The Future of Big Data-Powered mHealth Apps
Guest contributor, Ilya Kislenko, discusses how big data can revolutionise the healthcare industry.
In the US alone, healthcare costs are surging. In 2017, the spending amounted to $3.5 trillion (€3.2 trillion), with the average hospital stay day valued at $3,949 (€3,658), and the average hospital stay costs at $15,734 (€14,577).
These expenditures are a real burden for patients, insurance companies, and the entire medical system. Although big data has already found a place in finance and marketing, it can be truly life-changing when used in healthcare.
Why is big data a solution for healthcare?
Using big data means collecting vast amounts of structured and unstructured information to identify patterns that can lead to groundbreaking discoveries, such as the cure for cancer or identifying genetic markers responsible for different chronic conditions like diabetes. This could eliminate life-long costs for patients with chronic diseases.
On a global scale, it could help prevent epidemic outbreaks, while on an individual scale it could help advance personalised medicine, which no longer treats the symptoms but the patient. It will shift the medical paradigm from treatment to prevention.
The healthcare app developers from Mbicycle state that the primary sources of big data in healthcare are electronic health records (EHR), public records, patient portals, research studies, government agencies’ data and census, as well as patient-generated data from smartphones and wearables.
With costs rising every year along with the growing percentage of population suffering from various conditions, a new approach is needed. Old solutions are no longer economically viable.
Here are a few apps that use big data and have the potential to bring positive changes to the medical field:
The world of mHealth apps
At the end of 2019, there were about 45,000 mHealth apps available for download. Some of these are simple fitness trackers, while others are patients’ companions or cancer-sign trackers.
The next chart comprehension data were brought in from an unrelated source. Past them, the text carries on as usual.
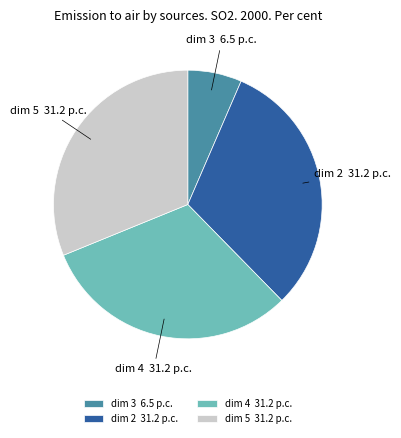

Does any single category account for the majority?

No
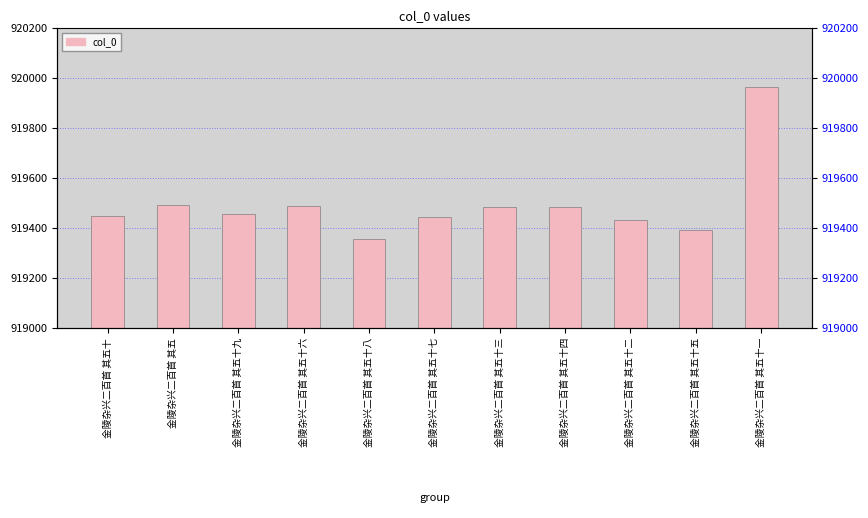

At which category does the chart reach its peak across all series?

金陵杂兴二百首 其五十一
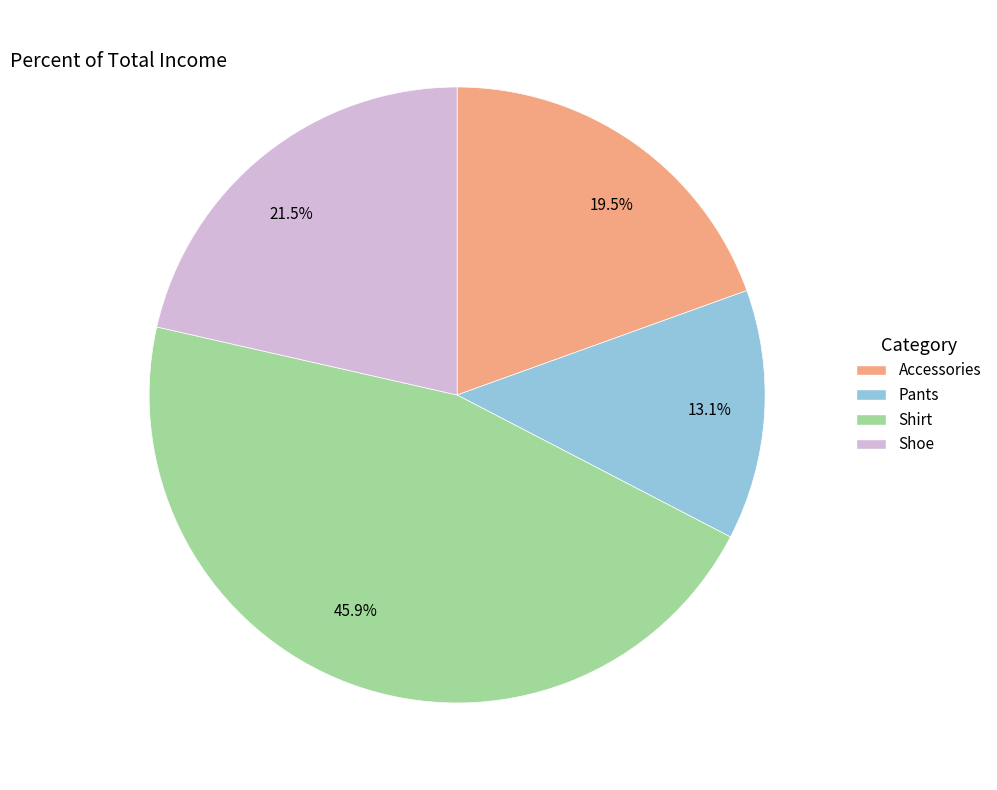

What is the ratio of the value at 13.1% to the value at 21.5%?

0.6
Here are some examples which are either very popular with users or have the potential to change medicine.
Conditions like obesity and cardiac diseases are responsible for more deaths than car crashes. One in four deaths in the US is due to heart problems. This means that adults should keep track of their eating and fitness habits to prevent health issues.
Wearable devices make these monitoring efforts easier, providing a wide range of sensors which measure heartbeats, blood oxygen levels, glucose levels and other vitals. These are fed into the system for the app to process them and give valuable real-time advice, for example, to go heavy on walking or stay hydrated, also helping keep motivation up.
One of the most popular apps in this category is MyFitnessPal, which cross-connects with services from Samsung and Apple HealthKit and other fitness apps like Fitbit or Garmin, acting as a health data hub.
The advice these apps provide is based on the millions of data points they have access to. Big data analysis is used to identify patterns related to the most effective dietary and exercise combinations for each user profile. Although each person is unique, the recommendation engine can find similarities between users and learn from what worked.
The advances in natural language processing (NLP) have led to the creation of smart virtual nurses, which can act as companions, show reminders, or provide answers to patients’ concerns.
These apps usually work through popular messaging services like Facebook Messenger or WhatsApp. The app learns about the patient they are caring for, and with the help of big data analysis can identify both positive and negative patterns. Meanwhile, the database is updated with new data about the patient’s health status and mood in real time.
Big data is also useful to create conversational nursing bots, which can help patients feel less lonely and provide them with much-needed answers about their condition in an easy-to-understand language. NLP means that the bots won’t provide canned responses but will have a real conversation, much like a human nurse would.
An example of such a voice-controlled app that integrates well with Google Assistant, Alexa, and Skype is VirtualNurse.
Cancer detection and monitoring apps
The available health records regarding cancer patients provide enough information for machine learning models to create accurate algorithms for most cases. The apps available today allow patients to log their treatments and receive advice on how to manage their condition’s side-effects for a better living.
One of the most useful applications of big data for cancer patients is computer vision. It allows the patients to log their treatment plan by simply taking pictures of prescriptions and medication. Two apps that provide these services are Cancer.Net and CareZone.
Computer vision has also made significant advancements regarding the early identification of tumours by analysing images and comparing the input with large data sets of pre-classified tumours. This way, we can hope to have apps that will pre-diagnose skin cancer as easily as by taking a selfie of the suspected area.
Since people use their phones constantly, making them the central hubs of their lives, it makes sense for doctors to adopt apps to monitor their patients with the help of the smartphone.
Such apps can be natural extensions of the EHR and help patients track their health state over the years, even if they change doctors. The app can hold all personal data and provide tailored advice based on it. By anonymising these records and analysing them in clusters, big data scientists can use them as the training sets for monitoring drug efficiency or try to find new co-morbidities.
Challenges and prospects
The very personal nature of medical information and the associated risks force mHealth apps to either stay on a safer side and offer limited functionality or go through lengthy and complicated approval processes.
There are numerous concerns about patient data privacy and the quality of the advice provided, but these obstacles will be eventually overcome so that our indispensable mobile devices could become digital extensions of our health providers.